- Problem details -
Locate, in the data below, the line that contains "pinky dip: (569, 259)" and the line that contains "ring mcp: (624, 278)"; reproduce exactly those two lines and every line between them, nothing more.

- Records to process -
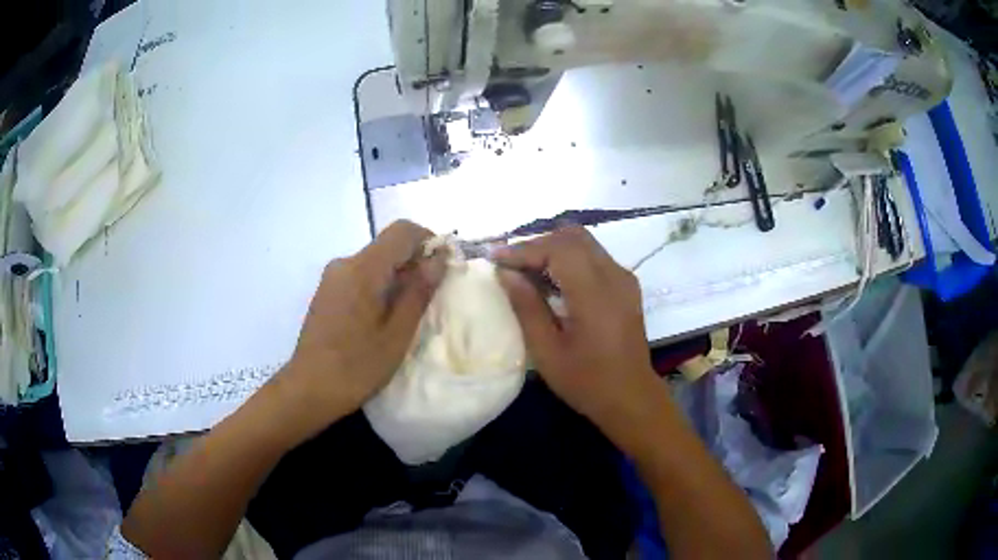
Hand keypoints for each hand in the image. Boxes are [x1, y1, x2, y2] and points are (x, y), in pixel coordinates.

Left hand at [272, 220, 445, 440]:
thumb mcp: (397, 333)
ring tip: (407, 313)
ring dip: (397, 276)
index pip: (402, 230)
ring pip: (374, 261)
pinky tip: (382, 318)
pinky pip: (360, 275)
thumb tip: (438, 259)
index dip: (428, 241)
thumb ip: (418, 291)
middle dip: (414, 262)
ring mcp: (332, 277)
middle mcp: (344, 263)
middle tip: (430, 297)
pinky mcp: (327, 292)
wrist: (308, 389)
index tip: (442, 268)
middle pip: (388, 245)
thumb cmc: (357, 366)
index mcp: (363, 269)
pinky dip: (379, 285)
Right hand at [494, 226, 657, 428]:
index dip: (524, 249)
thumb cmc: (587, 381)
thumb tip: (506, 273)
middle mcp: (614, 276)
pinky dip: (569, 259)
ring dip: (553, 249)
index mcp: (595, 294)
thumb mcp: (547, 351)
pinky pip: (594, 256)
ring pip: (584, 242)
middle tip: (511, 264)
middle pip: (573, 236)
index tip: (495, 259)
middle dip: (538, 244)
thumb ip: (527, 307)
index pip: (558, 249)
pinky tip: (552, 280)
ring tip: (526, 270)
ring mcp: (624, 278)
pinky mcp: (626, 285)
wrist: (632, 397)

- Result of this exercise -
pinky dip: (569, 259)
ring dip: (553, 249)
index mcp: (595, 294)
thumb mcp: (547, 351)
pinky pip: (594, 256)
ring pip: (584, 242)
middle tip: (511, 264)
middle pip: (573, 236)
index tip: (495, 259)
middle dip: (538, 244)
thumb ip: (527, 307)
index pip: (558, 249)
pinky tip: (552, 280)
ring tip: (526, 270)
ring mcp: (624, 278)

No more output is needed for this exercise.